SB. La fracture territoriale est bien réelle. Plus on s’éloigne des centres urbains, plus la dépendance à la voiture s’accroît. Les solutions de mobilité alternatives comme les transports en commun, le covoiturage ou l’autopartage sont souvent peu développées dans les zones rurales, ce qui rend difficile l’adoption de modes de transport plus durables.
Toutefois, on note une certaine progression, même marginale, de l’adoption de ces modes alternatifs. L’intermodalité, par exemple, est de plus en plus pratiquée lorsque des solutions existent, mais il reste beaucoup à faire pour proposer des alternatives de mobilité efficaces en dehors des grandes agglomérations.
Que préconisez-vous pour réduire cette fracture et améliorer la mobilité de tous ?
SB. Nous proposons plusieurs axes d’amélioration. D’abord, il est essentiel d’établir un « continuum éducatif » pour que chacun puisse développer des compétences de mobilité adaptées à son mode de vie. La mobilité devrait s’apprendre dès le plus jeune âge, comme on le fait pour d’autres compétences. Ensuite, il faut professionnaliser les métiers liés à la mobilité, notamment celui de conseiller mobilité, pour accompagner les populations les plus fragiles dans leurs déplacements.

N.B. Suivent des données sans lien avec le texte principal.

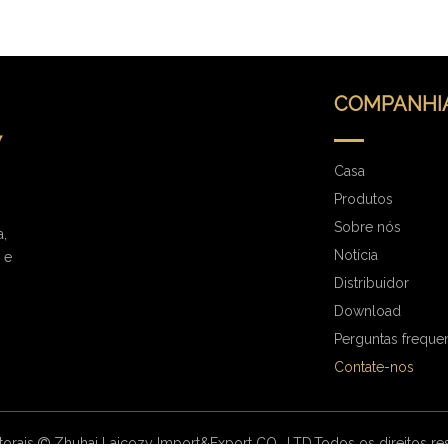
COMPANHI
Casa
Produtos
Sobre nós
a,
Notícia
 e
Distribuidor
Download
Perguntas freque
Contate-nos
torais
Zhuhai Laicozy Import&Export CO., LTD.Todos os direitos r

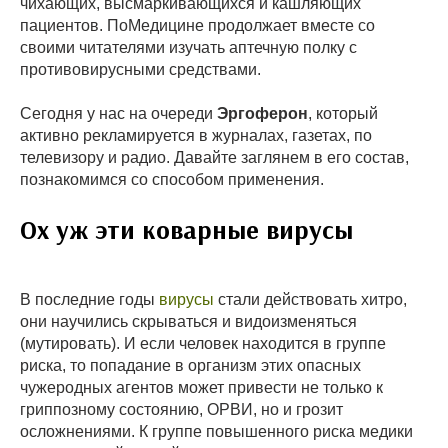
чихающих, высмаркивающихся и кашляющих
пациентов. ПоМедицине продолжает вместе со
своими читателями изучать аптечную полку с
противовирусными средствами.
Сегодня у нас на очереди
Эргоферон
, который
активно рекламируется в журналах, газетах, по
телевизору и радио. Давайте заглянем в его состав,
познакомимся со способом применения.
Ох уж эти коварные вирусы
В последние годы
вирусы
стали действовать хитро,
они научились скрываться и видоизменяться
(мутировать). И если человек находится в группе
риска, то попадание в организм этих опасных
чужеродных агентов может привести не только к
гриппозному состоянию, ОРВИ, но и грозит
осложнениями. К группе повышенного риска медики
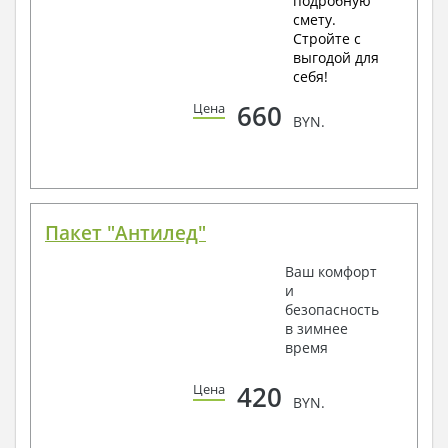
подробную
смету.
Стройте с
выгодой для
себя!
660
Цена
BYN.
Пакет "Антилед"
Ваш комфорт
и
безопасность
в зимнее
время
420
Цена
BYN.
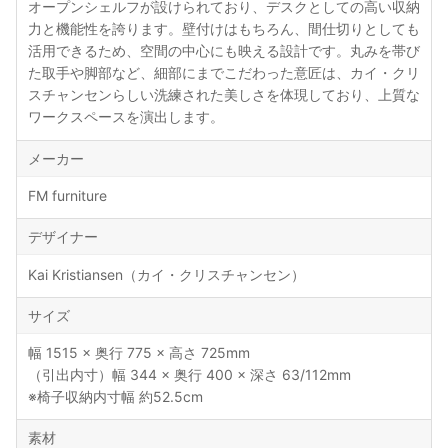
オープンシェルフが設けられており、デスクとしての高い収納
力と機能性を誇ります。壁付けはもちろん、間仕切りとしても
活用できるため、空間の中心にも映える設計です。丸みを帯び
た取手や脚部など、細部にまでこだわった意匠は、カイ・クリ
スチャンセンらしい洗練された美しさを体現しており、上質な
ワークスペースを演出します。
メーカー
FM furniture
デザイナー
Kai Kristiansen（カイ・クリスチャンセン）
サイズ
幅 1515 × 奥行 775 × 高さ 725mm
（引出内寸）幅 344 × 奥行 400 × 深さ 63/112mm
※椅子収納内寸幅 約52.5cm
素材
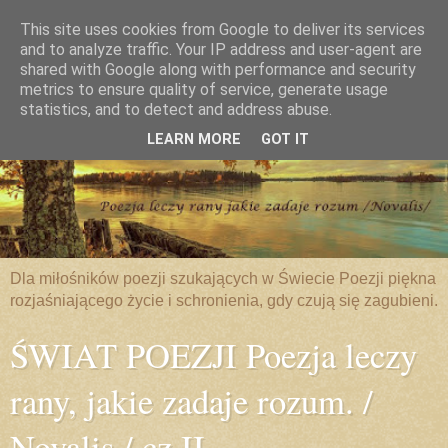
This site uses cookies from Google to deliver its services
and to analyze traffic. Your IP address and user-agent are
shared with Google along with performance and security
metrics to ensure quality of service, generate usage
statistics, and to detect and address abuse.
LEARN MORE
GOT IT
Dla miłośników poezji szukających w Świecie Poezji piękna
rozjaśniającego życie i schronienia, gdy czują się zagubieni.
ŚWIAT POEZJI Poezja leczy
rany, jakie zadaje rozum. /
Novalis / cz.II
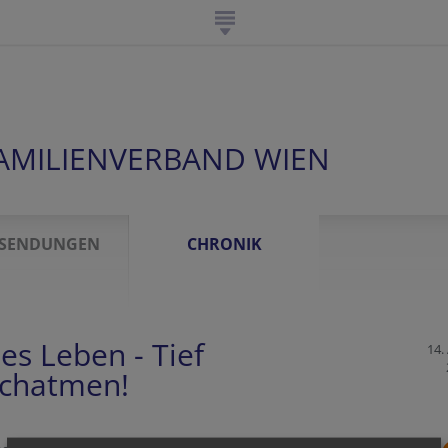
FAMILIENVERBAND WIEN
SENDUNGEN
CHRONIK
es Leben - Tief
14. 
chatmen!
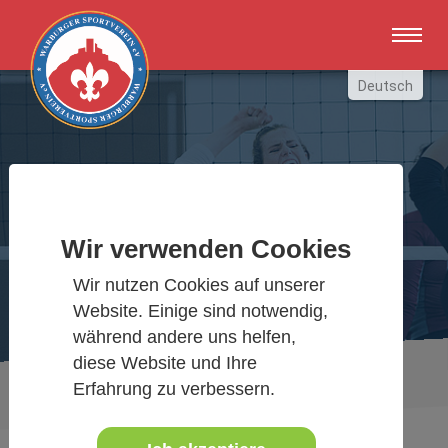
Zum Hauptinhalt springen
Deutsch
English
Russki
Polish
Warburger Sportverein
Türkçe
Español
Wir verwenden Cookies
Wir bewegen Warburg
العربية
Wir nutzen Cookies auf unserer
Website. Einige sind notwendig,
während andere uns helfen,
diese Website und Ihre
Sie sind hier:
Sportangebote
www.warburgersv.de
Erfahrung zu verbessern.
E1
Jugendfussball Warburg-Germete-Wormeln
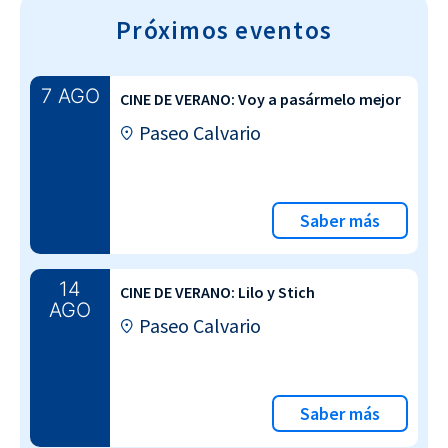
Próximos eventos
7 AGO
CINE DE VERANO: Voy a pasármelo mejor
Paseo Calvario
Saber más
14
CINE DE VERANO: Lilo y Stich
AGO
Paseo Calvario
Saber más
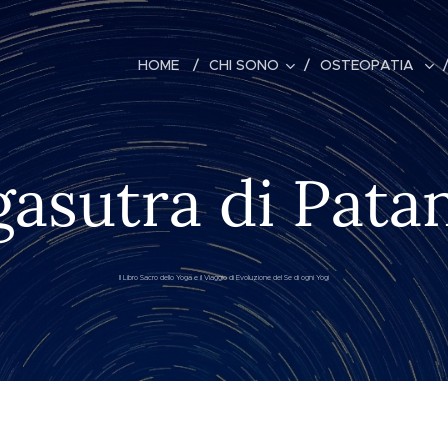
HOME
CHI SONO
OSTEOPATIA
asutra di Patan
Il Libro Sacro dello Yoga e il Viaggio di Evoluzione del Se di ogni Yogi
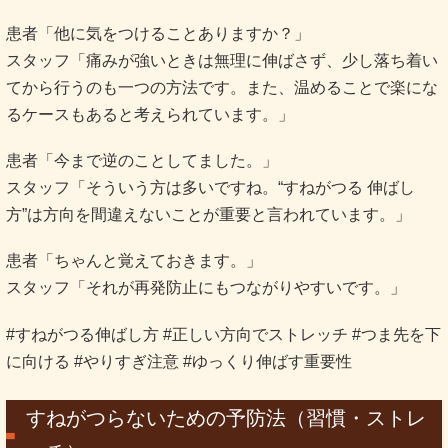
患者「他に気をつけることありますか？」
スタッフ「痛みが強いときは無理に伸ばさず、少し落ち着い
てから行うのも一つの方法です。また、温めることで楽にな
るケースもあると考えられています。」
患者「今まで逆のことしてました。」
スタッフ「そういう方は多いですね。“すねがつる 伸ばし
方”は方向を間違えないことが重要と言われています。」
患者「ちゃんと覚えておきます。」
スタッフ「それが再発防止にもつながりやすいです。」
#すねがつる伸ばし方 #正しい方向でストレッチ #つま先を下
に向ける #やりすぎ注意 #ゆっくり伸ばす重要性
すねがつらないための予防法（習慣・ストレ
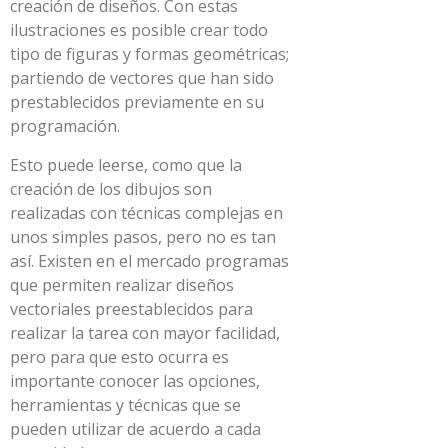
creación de diseños. Con estas
ilustraciones es posible crear todo
tipo de figuras y formas geométricas;
partiendo de vectores que han sido
prestablecidos previamente en su
programación.
Esto puede leerse, como que la
creación de los dibujos son
realizadas con técnicas complejas en
unos simples pasos, pero no es tan
así. Existen en el mercado programas
que permiten realizar diseños
vectoriales preestablecidos para
realizar la tarea con mayor facilidad,
pero para que esto ocurra es
importante conocer las opciones,
herramientas y técnicas que se
pueden utilizar de acuerdo a cada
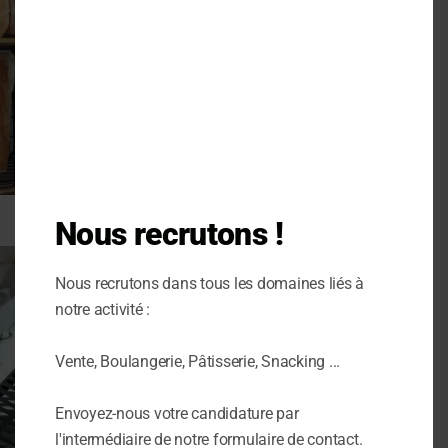
Nous recrutons !
Nous recrutons dans tous les domaines liés à
notre activité :
Vente, Boulangerie, Pâtisserie, Snacking ...
Envoyez-nous votre candidature par
l'intermédiaire de notre formulaire de contact.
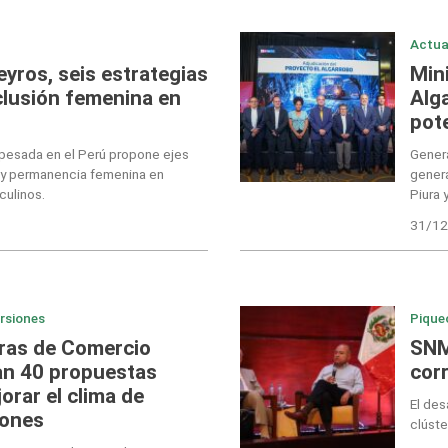
Actua
reyros, seis estrategias
Min
clusión femenina en
Alga
pote
 pesada en el Perú propone ejes
Gener
n y permanencia femenina en
gener
culinos.
Piura 
31/12
ersiones
Pique
ras de Comercio
SNM
an 40 propuestas
cor
orar el clima de
El des
iones
clúste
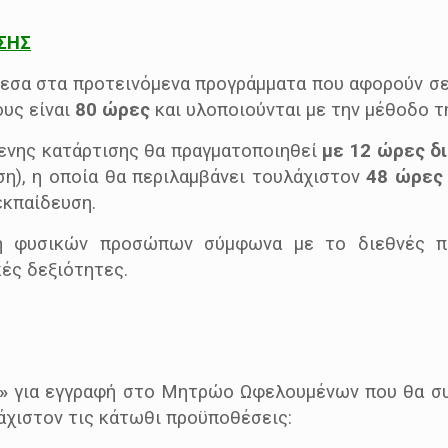
ΣΗΣ
μεσα στα προτεινόμενα προγράμματα που αφορούν σε
ους είναι
80 ώρες
και υλοποιούνται με την μέθοδο τ
ενης κατάρτισης θα πραγματοποιηθεί
με 12 ώρες δ
η), η οποία θα περιλαμβάνει τουλάχιστον
48 ώρες
κπαίδευση.
ση φυσικών προσώπων σύμφωνα με το διεθνές π
ές δεξιότητες.
»
για εγγραφή στο Μητρώο Ωφελουμένων που θα σ
λάχιστον τις κάτωθι προϋποθέσεις:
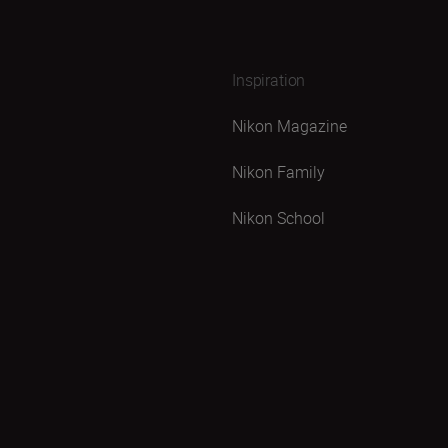
Inspiration
Nikon Magazine
Nikon Family
Nikon School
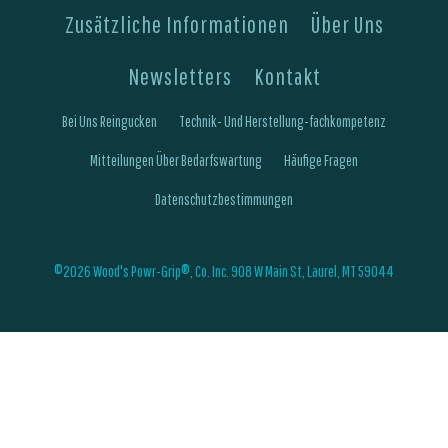
Zusätzliche Informationen
Über Uns
Newsletters
Kontakt
Bei Uns Reingucken
Technik- Und Herstellung-fachkompetenz
Mitteilungen Über Bedarfswartung
Häufige Fragen
Datenschutzbestimmungen
©2026 Wood's Powr-Grip®, Co. Inc. 908 W Main St, Laurel, MT 59044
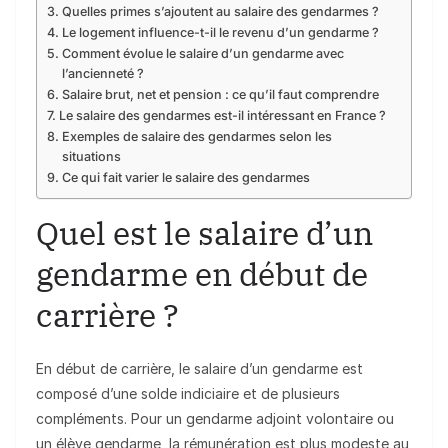
Quelles primes s’ajoutent au salaire des gendarmes ?
Le logement influence-t-il le revenu d’un gendarme ?
Comment évolue le salaire d’un gendarme avec
l’ancienneté ?
Salaire brut, net et pension : ce qu’il faut comprendre
Le salaire des gendarmes est-il intéressant en France ?
Exemples de salaire des gendarmes selon les
situations
Ce qui fait varier le salaire des gendarmes
Quel est le salaire d’un
gendarme en début de
carrière ?
En début de carrière, le salaire d’un gendarme est
composé d’une solde indiciaire et de plusieurs
compléments. Pour un gendarme adjoint volontaire ou
un élève gendarme, la rémunération est plus modeste au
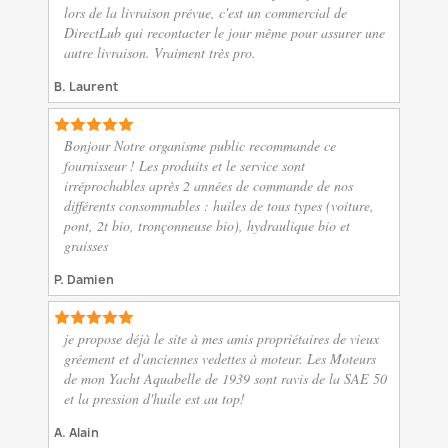
lors de la livraison prévue, c'est un commercial de
DirectLub qui recontacter le jour même pour assurer une
autre livraison. Vraiment très pro.
B. Laurent
Bonjour Notre organisme public recommande ce
fournisseur ! Les produits et le service sont
irréprochables après 2 années de commande de nos
différents consommables : huiles de tous types (voiture,
pont, 2t bio, tronçonneuse bio), hydraulique bio et
graisses
P. Damien
je propose déjà le site à mes amis propriétaires de vieux
gréement et d'anciennes vedettes à moteur. Les Moteurs
de mon Yacht Aquabelle de 1939 sont ravis de la SAE 50
et la pression d'huile est au top!
A. Alain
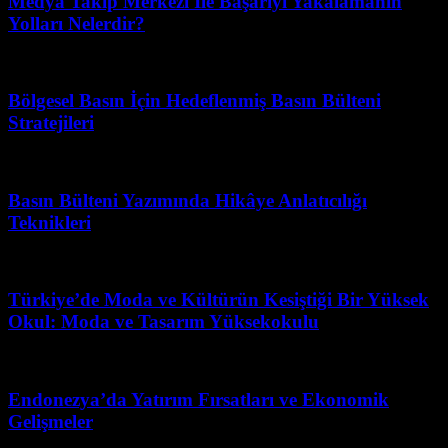
Medya Takip Merkezi İle Başarıyı Yakalamanın
Yolları Nelerdir?
Haziran 19, 2026
Bölgesel Basın İçin Hedeflenmiş Basın Bülteni
Stratejileri
Mart 31, 2026
Basın Bülteni Yazımında Hikâye Anlatıcılığı
Teknikleri
Nisan 29, 2026
Türkiye’de Moda ve Kültürün Kesiştiği Bir Yüksek
Okul: Moda ve Tasarım Yüksekokulu
Mart 31, 2026
Endonezya’da Yatırım Fırsatları ve Ekonomik
Gelişmeler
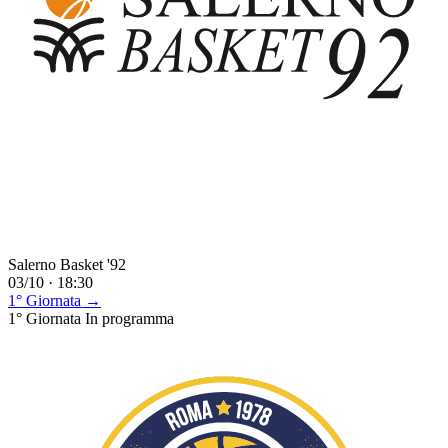
Salerno Basket '92
03/10 · 18:30
1° Giornata →
1° Giornata
In programma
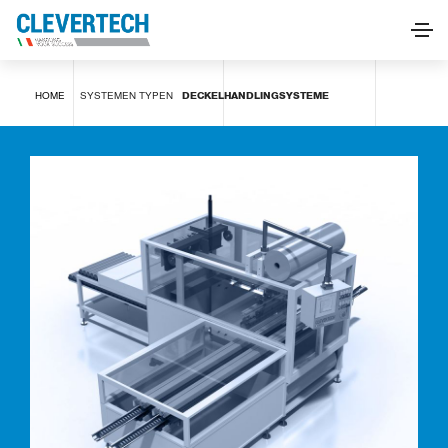
Deckelhandlingsysteme
HOME
SYSTEMEN
TYPEN
DECKELHANDLINGSYSTEME
INFORMATIONEN ANFORDERN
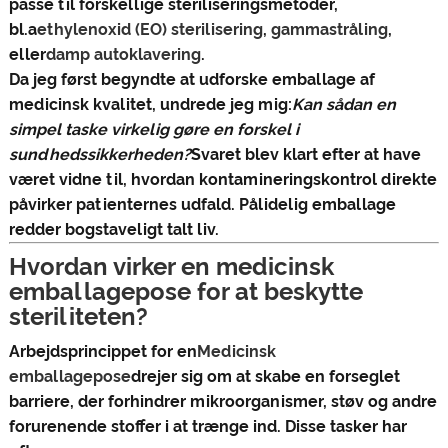
passe til forskellige steriliseringsmetoder,
bl.a
ethylenoxid (EO) sterilisering
,
gammastråling
,
eller
damp autoklavering
.
Da jeg først begyndte at udforske emballage af
medicinsk kvalitet, undrede jeg mig:
Kan sådan en
simpel taske virkelig gøre en forskel i
sundhedssikkerheden?
Svaret blev klart efter at have
været vidne til, hvordan kontamineringskontrol direkte
påvirker patienternes udfald. Pålidelig emballage
redder bogstaveligt talt liv.
Hvordan virker en medicinsk
emballagepose for at beskytte
steriliteten?
Arbejdsprincippet for en
Medicinsk
emballagepose
drejer sig om at skabe en forseglet
barriere, der forhindrer mikroorganismer, støv og andre
forurenende stoffer i at trænge ind. Disse tasker har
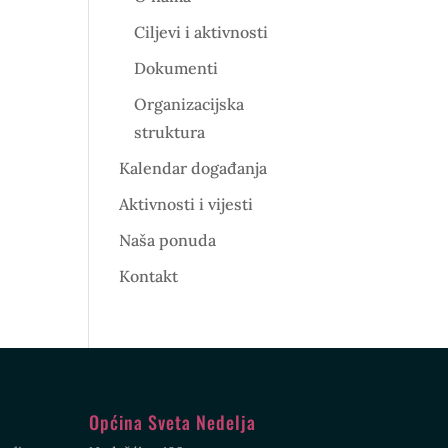
Ciljevi i aktivnosti
Dokumenti
Organizacijska
struktura
Kalendar događanja
Aktivnosti i vijesti
Naša ponuda
Kontakt
Općina Sveta Nedelja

Nous plaidons également pour une révision de la loi d’orientation des mobilités afin de la rendre plus contraignante et d’allouer des budgets spécifiques à la mobilité solidaire et inclusive. Les solutions de mobilité doivent être conçues de manière universelle, en partant des besoins des plus fragiles, afin d’être adaptées et accessibles à tous. Enfin, il est crucial d’investir dans des infrastructures de transport adaptées et d’améliorer la communication et l’accompagnement des publics autour des aides et solutions existantes pour que chacun puisse bénéficier de ces dispositifs.